*THE TASK:* An exact copy of the data below is needed; please leave out any pictures.

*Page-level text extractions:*
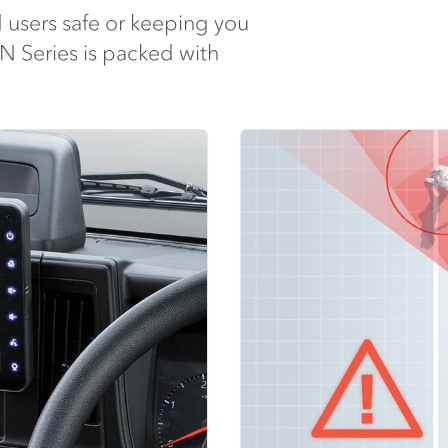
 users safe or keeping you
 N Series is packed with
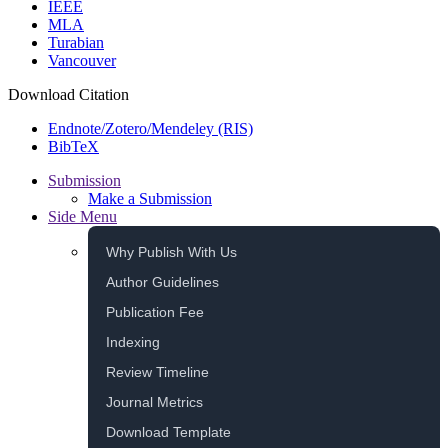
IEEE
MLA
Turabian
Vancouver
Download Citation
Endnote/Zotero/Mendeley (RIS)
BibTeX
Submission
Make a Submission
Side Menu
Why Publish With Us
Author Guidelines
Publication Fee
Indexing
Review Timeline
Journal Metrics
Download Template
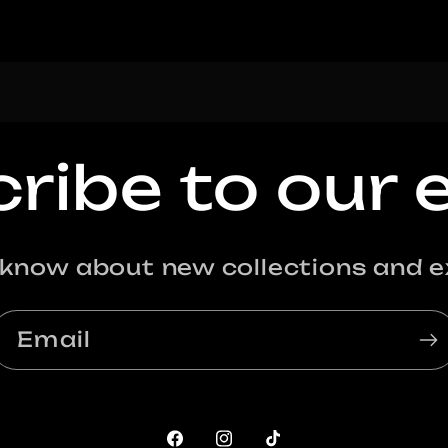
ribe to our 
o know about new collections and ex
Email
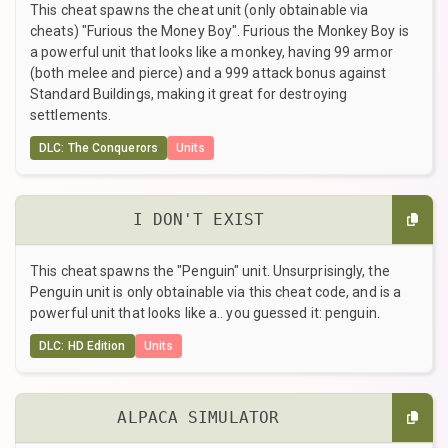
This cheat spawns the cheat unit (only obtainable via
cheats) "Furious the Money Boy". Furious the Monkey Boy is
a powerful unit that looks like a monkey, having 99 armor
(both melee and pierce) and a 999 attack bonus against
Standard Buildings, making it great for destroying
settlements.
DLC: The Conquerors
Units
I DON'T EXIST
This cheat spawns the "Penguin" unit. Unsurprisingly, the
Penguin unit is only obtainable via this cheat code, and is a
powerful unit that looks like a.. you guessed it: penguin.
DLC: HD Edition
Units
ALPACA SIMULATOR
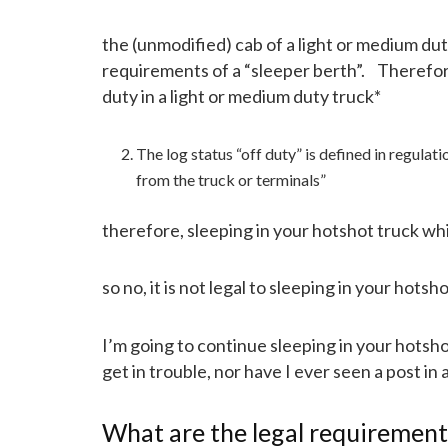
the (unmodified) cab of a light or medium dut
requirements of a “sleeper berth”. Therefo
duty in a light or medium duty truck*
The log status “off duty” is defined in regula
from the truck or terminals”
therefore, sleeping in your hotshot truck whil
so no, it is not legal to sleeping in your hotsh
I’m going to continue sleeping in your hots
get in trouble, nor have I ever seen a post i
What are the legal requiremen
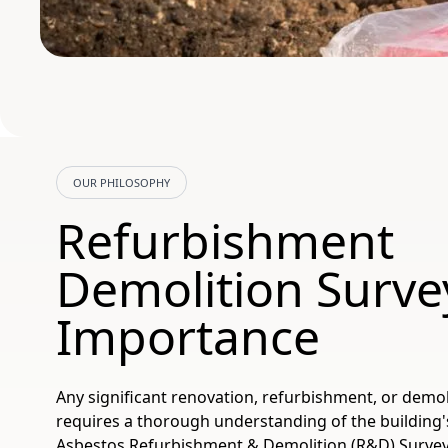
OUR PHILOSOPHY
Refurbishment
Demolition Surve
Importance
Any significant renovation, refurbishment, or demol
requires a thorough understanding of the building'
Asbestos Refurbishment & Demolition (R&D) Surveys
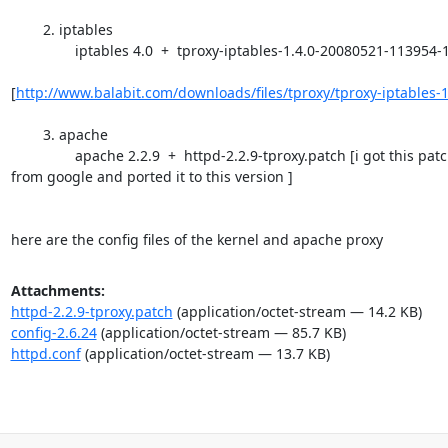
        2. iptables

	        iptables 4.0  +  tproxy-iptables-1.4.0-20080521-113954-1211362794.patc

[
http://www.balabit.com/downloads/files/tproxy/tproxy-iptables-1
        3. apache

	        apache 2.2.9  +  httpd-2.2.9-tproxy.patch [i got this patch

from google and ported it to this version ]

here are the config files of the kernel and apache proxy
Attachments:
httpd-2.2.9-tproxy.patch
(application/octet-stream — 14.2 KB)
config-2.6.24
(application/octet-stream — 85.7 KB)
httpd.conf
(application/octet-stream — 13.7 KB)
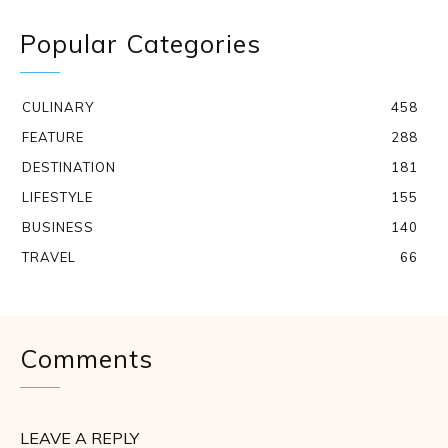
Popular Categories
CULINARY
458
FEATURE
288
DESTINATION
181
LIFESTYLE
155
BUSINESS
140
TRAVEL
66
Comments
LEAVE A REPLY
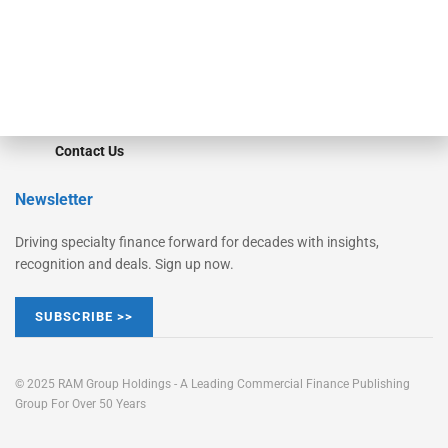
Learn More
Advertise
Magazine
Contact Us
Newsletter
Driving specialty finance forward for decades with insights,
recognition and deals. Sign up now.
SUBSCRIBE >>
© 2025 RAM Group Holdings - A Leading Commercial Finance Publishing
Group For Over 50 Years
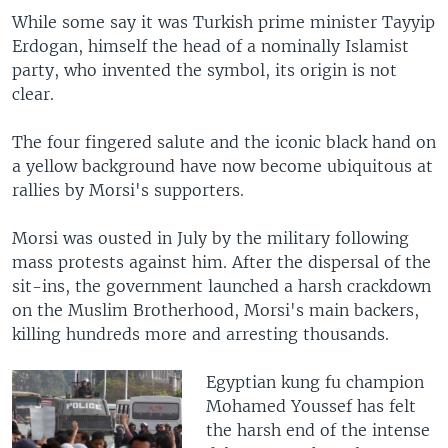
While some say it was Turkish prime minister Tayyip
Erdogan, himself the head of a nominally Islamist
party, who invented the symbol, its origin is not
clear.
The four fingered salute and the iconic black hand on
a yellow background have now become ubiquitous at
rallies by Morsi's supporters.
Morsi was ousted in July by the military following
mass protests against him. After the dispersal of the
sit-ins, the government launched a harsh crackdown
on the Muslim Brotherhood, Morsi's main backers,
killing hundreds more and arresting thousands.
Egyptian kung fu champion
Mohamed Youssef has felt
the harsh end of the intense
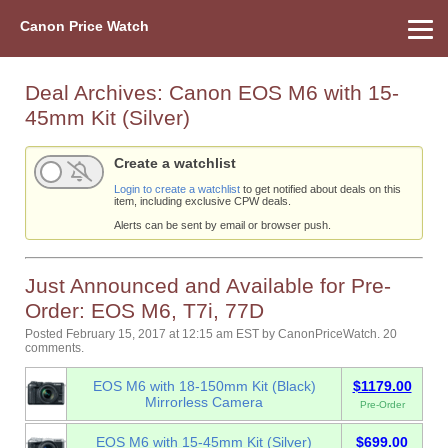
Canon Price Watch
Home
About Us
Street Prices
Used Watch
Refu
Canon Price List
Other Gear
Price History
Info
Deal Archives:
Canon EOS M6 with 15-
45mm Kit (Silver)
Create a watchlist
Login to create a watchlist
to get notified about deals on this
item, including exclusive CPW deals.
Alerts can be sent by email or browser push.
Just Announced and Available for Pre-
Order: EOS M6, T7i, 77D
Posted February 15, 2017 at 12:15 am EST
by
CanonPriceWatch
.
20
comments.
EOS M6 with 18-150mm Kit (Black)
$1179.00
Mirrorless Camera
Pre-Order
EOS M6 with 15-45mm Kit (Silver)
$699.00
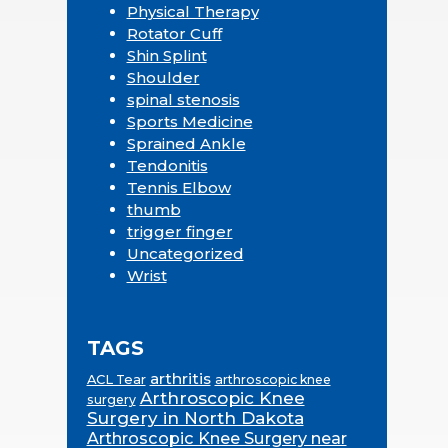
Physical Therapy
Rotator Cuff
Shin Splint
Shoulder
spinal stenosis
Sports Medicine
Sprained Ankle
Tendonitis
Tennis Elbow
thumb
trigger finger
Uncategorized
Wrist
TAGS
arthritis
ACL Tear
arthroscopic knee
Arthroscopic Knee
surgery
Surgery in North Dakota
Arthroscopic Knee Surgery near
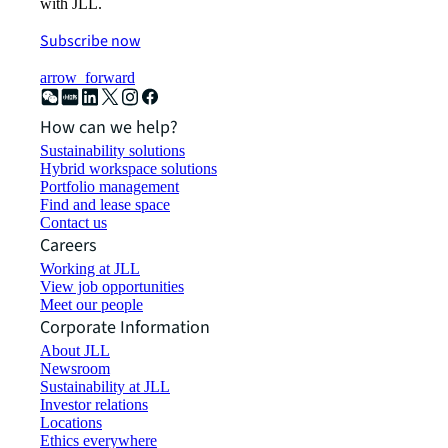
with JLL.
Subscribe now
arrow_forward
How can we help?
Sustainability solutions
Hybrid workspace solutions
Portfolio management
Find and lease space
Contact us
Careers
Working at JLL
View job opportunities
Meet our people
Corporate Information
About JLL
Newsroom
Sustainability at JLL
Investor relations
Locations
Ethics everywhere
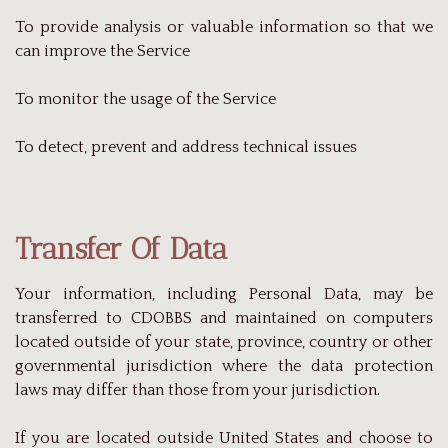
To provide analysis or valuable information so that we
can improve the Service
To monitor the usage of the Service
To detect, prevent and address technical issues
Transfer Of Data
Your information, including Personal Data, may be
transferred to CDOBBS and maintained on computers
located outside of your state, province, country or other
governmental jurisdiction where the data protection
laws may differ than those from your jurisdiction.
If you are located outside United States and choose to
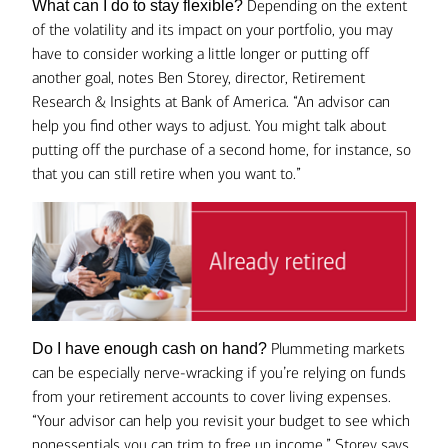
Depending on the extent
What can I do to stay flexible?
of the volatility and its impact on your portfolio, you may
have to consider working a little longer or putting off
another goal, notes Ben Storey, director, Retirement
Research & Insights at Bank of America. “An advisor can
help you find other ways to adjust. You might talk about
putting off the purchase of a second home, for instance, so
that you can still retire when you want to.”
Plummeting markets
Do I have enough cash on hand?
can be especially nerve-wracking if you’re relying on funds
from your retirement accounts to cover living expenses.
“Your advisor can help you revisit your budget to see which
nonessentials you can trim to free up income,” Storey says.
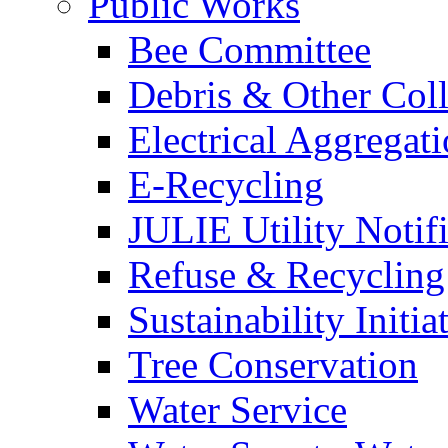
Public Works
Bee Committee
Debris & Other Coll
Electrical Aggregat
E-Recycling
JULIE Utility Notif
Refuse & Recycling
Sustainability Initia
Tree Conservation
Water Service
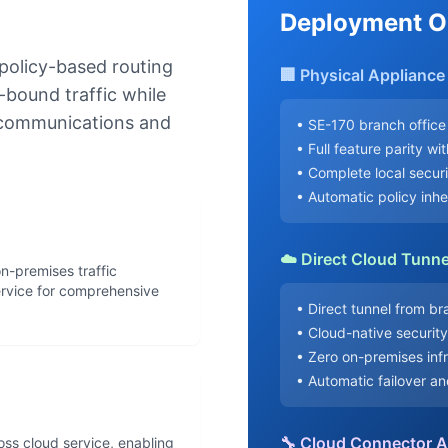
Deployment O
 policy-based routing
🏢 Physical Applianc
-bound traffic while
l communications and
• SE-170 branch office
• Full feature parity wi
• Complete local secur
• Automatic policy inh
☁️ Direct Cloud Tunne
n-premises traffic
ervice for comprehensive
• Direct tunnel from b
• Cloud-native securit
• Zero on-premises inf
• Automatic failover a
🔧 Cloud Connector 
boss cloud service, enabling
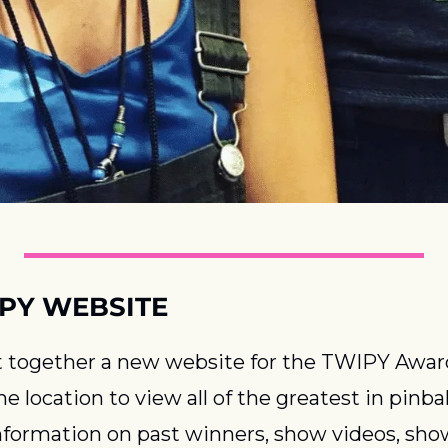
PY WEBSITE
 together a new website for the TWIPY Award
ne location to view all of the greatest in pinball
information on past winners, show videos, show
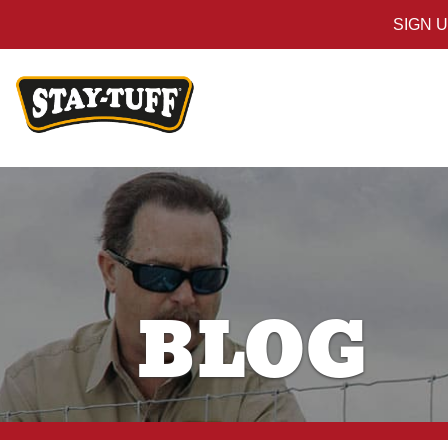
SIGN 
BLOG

*WRITTEN RESPONSE:*
 users safe or keeping you
 N Series is packed with
IEEE
MLA
Turabian
Vancouver
Download Citation
Endnote/Zotero/Mendeley (RIS)
BibTeX
Submission
Make a Submission
Side Menu
Why Publish With Us
Author Guidelines
Publication Fee
Indexing
Review Timeline
Journal Metrics
Download Template
ribe to our 
o know about new collections and ex
Email
This cheat spawns the cheat unit (only obtainable via
cheats) "Furious the Money Boy". Furious the Monkey Boy is
a powerful unit that looks like a monkey, having 99 armor
(both melee and pierce) and a 999 attack bonus against
Standard Buildings, making it great for destroying
settlements.
DLC: The Conquerors
Units
I DON'T EXIST
This cheat spawns the "Penguin" unit. Unsurprisingly, the
Penguin unit is only obtainable via this cheat code, and is a
powerful unit that looks like a.. you guessed it: penguin.
DLC: HD Edition
Units
ALPACA SIMULATOR
the (unmodified) cab of a light or medium dut
requirements of a “sleeper berth”. Therefo
duty in a light or medium duty truck*
The log status “off duty” is defined in regula
from the truck or terminals”
therefore, sleeping in your hotshot truck whil
so no, it is not legal to sleeping in your hotsh
I’m going to continue sleeping in your hots
get in trouble, nor have I ever seen a post i
What are the legal requiremen
OUR PHILOSOPHY
Refurbishment
Demolition Surve
Importance
Any significant renovation, refurbishment, or demol
requires a thorough understanding of the building'
Asbestos Refurbishment & Demolition (R&D) Surveys
        2. iptables

	        iptables 4.0  +  tproxy-iptables-1.4.0-20080521-113954-1211362794.patc

[
http://www.balabit.com/downloads/files/tproxy/tproxy-iptables-1
        3. apache

	        apache 2.2.9  +  httpd-2.2.9-tproxy.patch [i got this patch

from google and ported it to this version ]

here are the config files of the kernel and apache proxy
Attachments:
httpd-2.2.9-tproxy.patch
(application/octet-stream — 14.2 KB)
config-2.6.24
(application/octet-stream — 85.7 KB)
httpd.conf
(application/octet-stream — 13.7 KB)
Popular Categories
CULINARY
458
FEATURE
288
DESTINATION
181
LIFESTYLE
155
BUSINESS
140
TRAVEL
66
Comments
LEAVE A REPLY
Learn More
Advertise
Magazine
Contact Us
Newsletter
Driving specialty finance forward for decades with insights,
recognition and deals. Sign up now.
SUBSCRIBE >>
© 2025 RAM Group Holdings - A Leading Commercial Finance Publishing
Group For Over 50 Years
While some say it was Turkish prime minister Tayyip
Erdogan, himself the head of a nominally Islamist
party, who invented the symbol, its origin is not
clear.
The four fingered salute and the iconic black hand on
a yellow background have now become ubiquitous at
rallies by Morsi's supporters.
Morsi was ousted in July by the military following
mass protests against him. After the dispersal of the
sit-ins, the government launched a harsh crackdown
on the Muslim Brotherhood, Morsi's main backers,
killing hundreds more and arresting thousands.
Egyptian kung fu champion
Mohamed Youssef has felt
the harsh end of the intense
Canon Price Watch
Home
About Us
Street Prices
Used Watch
Refu
Canon Price List
Other Gear
Price History
Info
Deal Archives:
Canon EOS M6 with 15-
45mm Kit (Silver)
Create a watchlist
Login to create a watchlist
to get notified about deals on this
item, including exclusive CPW deals.
Alerts can be sent by email or browser push.
Just Announced and Available for Pre-
Order: EOS M6, T7i, 77D
Posted February 15, 2017 at 12:15 am EST
by
CanonPriceWatch
.
20
comments.
EOS M6 with 18-150mm Kit (Black)
$1179.00
Mirrorless Camera
Pre-Order
EOS M6 with 15-45mm Kit (Silver)
$699.00
Physical Therapy
Rotator Cuff
Shin Splint
Shoulder
spinal stenosis
Sports Medicine
Sprained Ankle
Tendonitis
Tennis Elbow
thumb
trigger finger
Uncategorized
Wrist
TAGS
arthritis
ACL Tear
arthroscopic knee
Arthroscopic Knee
surgery
Surgery in North Dakota
Arthroscopic Knee Surgery near
with JLL.
Subscribe now
arrow_forward
How can we help?
Sustainability solutions
Hybrid workspace solutions
Portfolio management
Find and lease space
Contact us
Careers
Working at JLL
View job opportunities
Meet our people
Corporate Information
About JLL
Newsroom
Sustainability at JLL
Investor relations
Locations
Ethics everywhere
To provide analysis or valuable information so that we
can improve the Service
To monitor the usage of the Service
To detect, prevent and address technical issues
Transfer Of Data
Your information, including Personal Data, may be
transferred to CDOBBS and maintained on computers
located outside of your state, province, country or other
governmental jurisdiction where the data protection
laws may differ than those from your jurisdiction.
If you are located outside United States and choose to
Depending on the extent
What can I do to stay flexible?
of the volatility and its impact on your portfolio, you may
have to consider working a little longer or putting off
another goal, notes Ben Storey, director, Retirement
Research & Insights at Bank of America. “An advisor can
help you find other ways to adjust. You might talk about
putting off the purchase of a second home, for instance, so
that you can still retire when you want to.”
Plummeting markets
Do I have enough cash on hand?
can be especially nerve-wracking if you’re relying on funds
from your retirement accounts to cover living expenses.
“Your advisor can help you revisit your budget to see which
nonessentials you can trim to free up income,” Storey says.
Public Works
Bee Committee
Debris & Other Coll
Electrical Aggregat
E-Recycling
JULIE Utility Notif
Refuse & Recycling
Sustainability Initia
Tree Conservation
Water Service
Deployment O
 policy-based routing
🏢 Physical Applianc
-bound traffic while
l communications and
• SE-170 branch office
• Full feature parity wi
• Complete local secur
• Automatic policy inh
☁️ Direct Cloud Tunne
n-premises traffic
ervice for comprehensive
• Direct tunnel from b
• Cloud-native securit
• Zero on-premises inf
• Automatic failover a
🔧 Cloud Connector 
boss cloud service, enabling
PY WEBSITE
 together a new website for the TWIPY Award
ne location to view all of the greatest in pinball
information on past winners, show videos, show
SIGN 
BLOG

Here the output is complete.